2. Read – Make a Task – Add Topic – Archive.
This sequence of activities I am implementing always when the email will require some work from me, and I can’t do the work immediately. Because of that, I will need to read the email, make a task in my to-do management software, assign the topic, and archive email in the folder for to-do tasks.
3. Read – Response – Delete.
These activities I am implementing when I receive an email that requires my response after reading, but it will not need to wait for the response from the sender and I will not need the message for the future reference. So, This email messages will not be archived.
4. Read – Response – Add Topic – Archive.
This sequence of activities comes when I need to respond to the received email, but I will need it in the future. Because of that, I will need to add the topic and archive the email in the specific folder.
5. Read – Delete.
This is the case when I receive an email that I only need to read it and there is no need for my response, nor I need it as a reference. I will delete these emails immediately from my Inbox.
6. Read – Add Topic – Archive.
This is the last sequence of activities I use when I work on email processing tasks. These emails don’t require my response, but I think that they will use them in the future for reference purposes.
With this process, I can easily manage my email Inbox to be always clean and I will process everything.
4. Use To-Do Lists When You Work on Email Processing Task
As I mentioned above every time when I receive an email that will require some work from my side before the response, I make a task in my to-do list management software. In such a way, I can’t forget that I need to do something and send a response.
I use OmniFocus as my primary task management application and first two sequences of activities from above (Read – Response – Waiting List and Read – Make a Task – Add Topic – Archive) will always be a part of my task management application.

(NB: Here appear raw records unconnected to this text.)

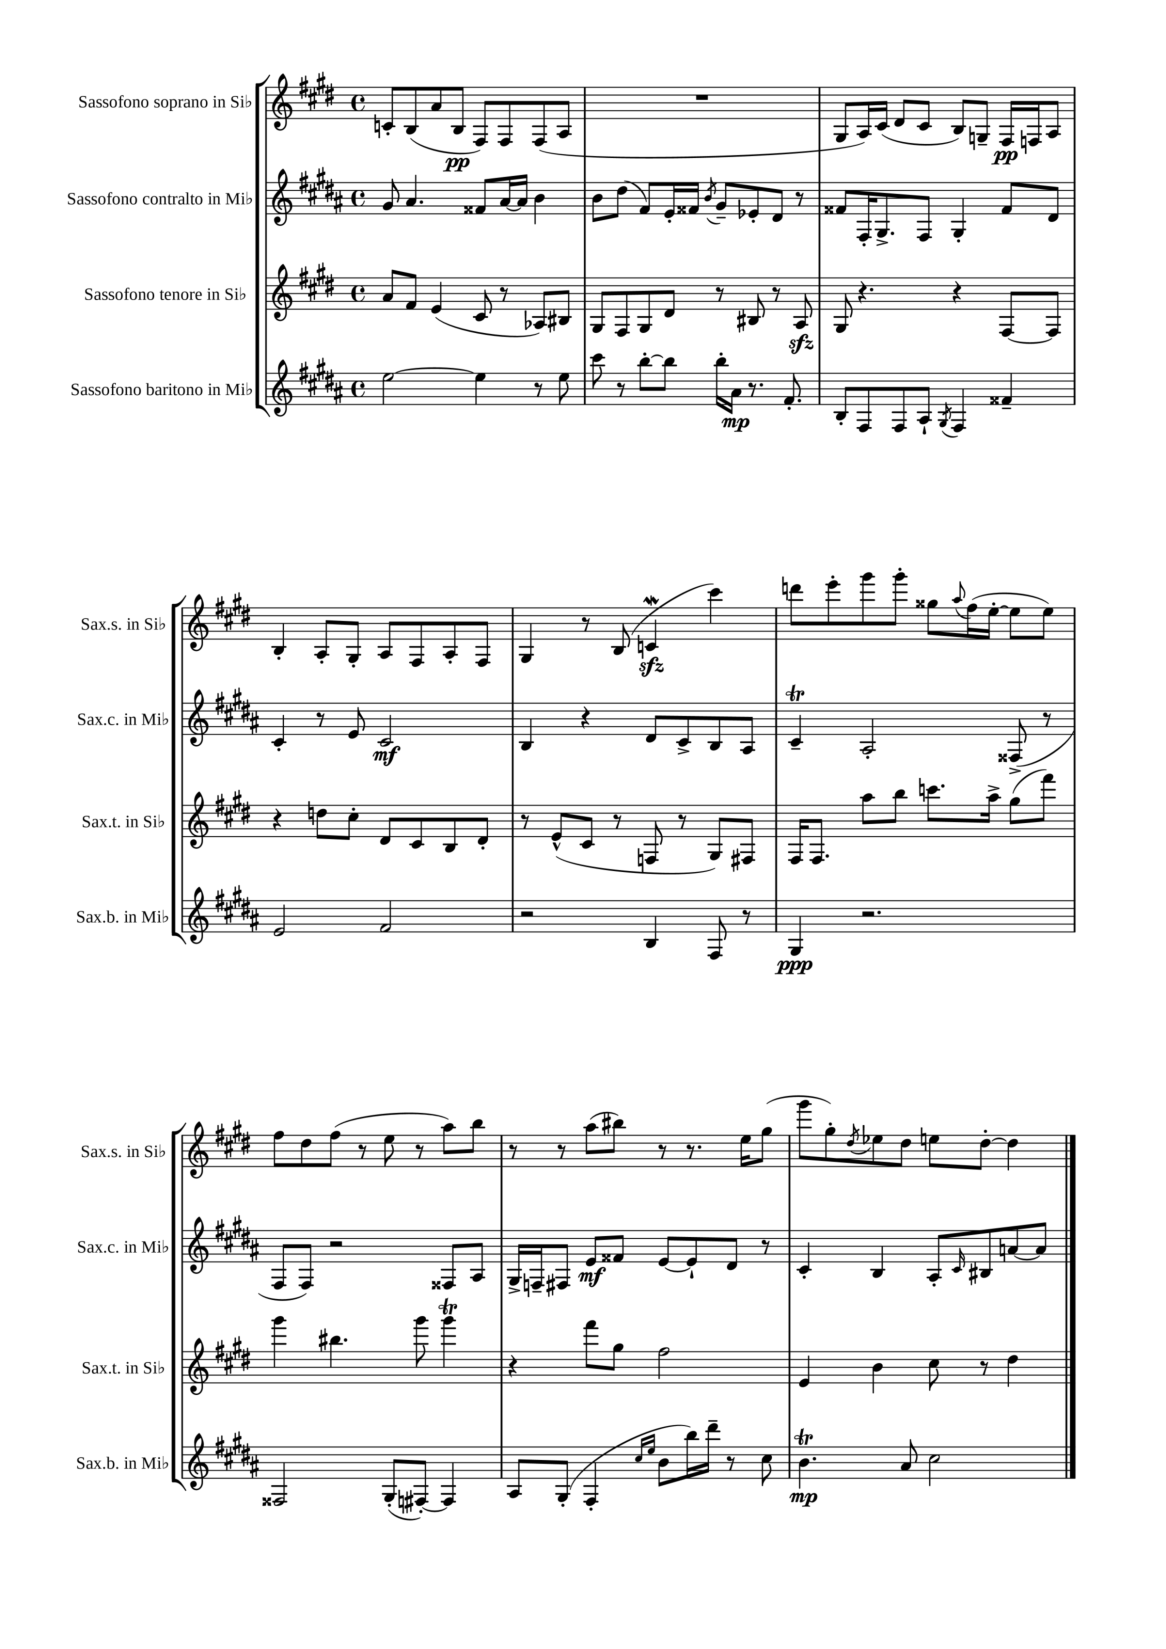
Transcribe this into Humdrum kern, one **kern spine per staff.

**kern	**dynam	**kern	**kern	**dynam	**kern	**dynam
*part4	*part4	*part3	*part2	*part2	*part1	*part1
*staff4	*staff4	*staff3	*staff2	*staff2	*staff1	*staff1
*I"Sassofono baritono in Mi♭	*	*I"Sassofono tenore in Si♭	*I"Sassofono contralto in Mi♭	*	*I"Sassofono soprano in Si♭	*
*I'Sax.b. in Mi♭	*	*I'Sax.t. in Si♭	*I'Sax.c. in Mi♭	*	*I'Sax.s. in Si♭	*
*clefG2	*	*clefG2	*clefG2	*	*clefG2	*
*k[f#c#g#d#a#]	*	*k[f#c#g#d#]	*k[f#c#g#d#a#]	*	*k[f#c#g#d#]	*
*M4/4	*	*M4/4	*M4/4	*	*M4/4	*
*met(c)	*	*met(c)	*met(c)	*	*met(c)	*
=11	=11	=11	=11	=11	=11	=11
[2ee\	.	8a/L	8g#/	.	8cn'/L	.
.	.	8f#/J	4.a#/	.	(8B/	.
.	.	(4e/	.	.	8a/	.
.	.	.	.	.	8B/J	pp
4ee\]	.	8c#/	8f##X/L	.	8F#/L)	.
.	.	8r	[16a#/L	.	8F#/	.
.	.	.	16a#/JJ]	.	.	.
8r	.	8A-X/L)	4b\	.	(8F#/	.
8ee\	.	8B#X/J	.	.	8A/J	.
=12	=12	=12	=12	=12	=12	=12
8ccc#\	.	8G#/L	8b\L	.	1r	.
8r	.	8F#/	(8dd#\J	.	.	.
[8bb'\L	.	8G#/	8f#/L)	.	.	.
8bb\J]	.	8d#/J	16e'/L	.	.	.
.	.	.	16f##X/JJ	.	.	.
.	.	.	8qb/	.	.	.
16bb'\LL	.	8r	8g#~/L	.	.	.
16a#\JJ	mp	.	.	.	.	.
8.r	.	8B#X/	8e-X'/	.	.	.
.	.	8r	8d#/J	.	.	.
8.f#'/	.	.	.	.	.	.
.	.	8Azz/	8r	.	.	.
=13	=13	=13	=13	=13	=13	=13
8B'/L	.	8G#/	8f##X/L	.	8G#/L	.
8F#/	.	4.r	16F#'/K	.	16A/L)	.
.	.	.	8.G#^/	.	(16c#/JJ	.
8F#/	.	.	.	.	8d#/L	.
8A#`/J	.	.	8F#/J	.	8c#/J	.
8qG#/	.	.	.	.	.	.
4F#/	.	4r	4G#'/	.	8B/L)	.
.	.	.	.	.	8Gn~/J	.
4f##X~/	.	[8F#/L	8f##/L	.	16F#/LL	pp
.	.	.	.	.	16Fn/J	.
.	.	8F#/J]	8d#/J	.	8A/J	.
!!LO:LB:g=z
=14	=14	=14	=14	=14	=14	=14
2e/	.	4r	4c#'/	.	4B'/	.
.	.	8ddn\L	8r	.	8A'/L	.
.	.	8cc#'\J	8e/	.	8G#'/J	.
2f#/	.	8d#/L	2c#/	mf	8A/L	.
.	.	8c#/	.	.	8F#/	.
.	.	8B/	.	.	8A'/	.
.	.	8d#'/J	.	.	8F#/J	.
=15	=15	=15	=15	=15	=15	=15
2r	.	8r	4B/	.	4G#/	.
.	.	(8e^^/L	.	.	.	.
.	.	8c#/J	4r	.	8r	.
.	.	8r	.	.	(8B/	.
4B/	.	8Fn/	8d#/L	.	4cnzzw/	.
.	.	8r	8c#^/	.	.	.
8F#/	.	8G#/L)	8B/	.	4ccc#\)	.
8r	.	8F#X/J	8A#/J	.	.	.
=16	=16	=16	=16	=16	=16	=16
4G#/	ppp	16F#/KL	4c#T~/	.	8dddn\L	.
.	.	8.F#/J	.	.	.	.
.	.	.	.	.	8eee'\	.
2.r	.	8aa\L	2A#'/	.	8ggg#\	.
.	.	8bb\J	.	.	8ggg#'\J	.
.	.	8.cccn\L	.	.	8gg##X\L	.
.	.	.	.	.	8qqaa/	.
.	.	.	.	.	(16ff#\L	.
.	.	16aa^\Jk	.	.	[16ee'\JJ	.
.	.	(8gg#\L	(8F##X^/	.	8ee\L]	.
.	.	8fff#\J)	8r	.	8ee\J)	.
!!LO:LB:g=z
=17	=17	=17	=17	=17	=17	=17
2F##X/	.	4ggg#\	8F#/L	.	8ff#\L	.
.	.	.	8F#/J)	.	8dd#\	.
.	.	4.bb#X\	2r	.	(8ff#\J	.
.	.	.	.	.	8r	.
(8G#'/L	.	.	.	.	8ee\	.
[8F#X'/J)	.	8ggg#\	.	.	8r	.
4F#/]	.	4ggg#t\	8F##X/L	.	8aa\L)	.
.	.	.	8A#/J	.	8bb\J	.
=18	=18	=18	=18	=18	=18	=18
8A#/L	.	4r	16G#^/LL	.	8r	.
.	.	.	16Fn~/J	.	.	.
(8G#'/J	.	.	8F#X/J	.	8r	.
4F#'/	.	8fff#\L	8e/L	mf	(8aa\L	.
.	.	8gg#\J	8f##X/J	.	8bb#X\J)	.
16qqcc#/LL	.	.	.	.	.	.
16qqee/JJ	.	.	.	.	.	.
8b\L	.	2ff#\	[8e/L	.	8r	.
16bb\L)	.	.	8e`/]	.	8.r	.
16ddd#~\JJ	.	.	.	.	.	.
8r	.	.	8d#/J	.	.	.
.	.	.	.	.	16ee\KL	.
8cc#\	.	.	8r	.	(8gg#\J	.
=19	=19	=19	=19	=19	=19	=19
4.bT\	mp	4e/	4c#'/	.	8ggg#\L	.
.	.	.	.	.	8gg#'\)	.
.	.	.	.	.	8qdd#/	.
.	.	4b\	4B/	.	8ee-X\	.
8a#/	.	.	.	.	8dd#\J	.
2cc#\	.	8cc#\	8A#'/L	.	8een\L	.
.	.	.	16qqc#/	.	.	.
.	.	8r	8B#X/	.	[8dd#'\J	.
.	.	4dd#\	[8an/	.	4dd#\]	.
.	.	.	8a/J]	.	.	.
==	==	==	==	==	==	==
*-	*-	*-	*-	*-	*-	*-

5. Automate Standard Email Responses
Many emails will need short standardized answers from your side. For example, many emails you receive will have an informative role for you. Here your answer will be a very standard answer for all such emails you receive in the future. Over 60% of my responses have such a standardized response, and always I need to type on my keyboard same response several times in a day. This is a time-consuming task for me.
Because of that, I spend one afternoon to analyze my responses and make several templates of answers that I can use in the future. With the TextExpander I will place all those answers in my email response immediately after I make several clicks on my keyboard.
In such a way, you can save your time when you work on processing email.
6. Always When You Can, Use Audio Responses
I find this strategy really worth for me. Most times I use audio responses instead of written responses. On my iPhone, I use an application called Say It Mail It. These email responses can drastically decrease the time you spend on email processing tasks.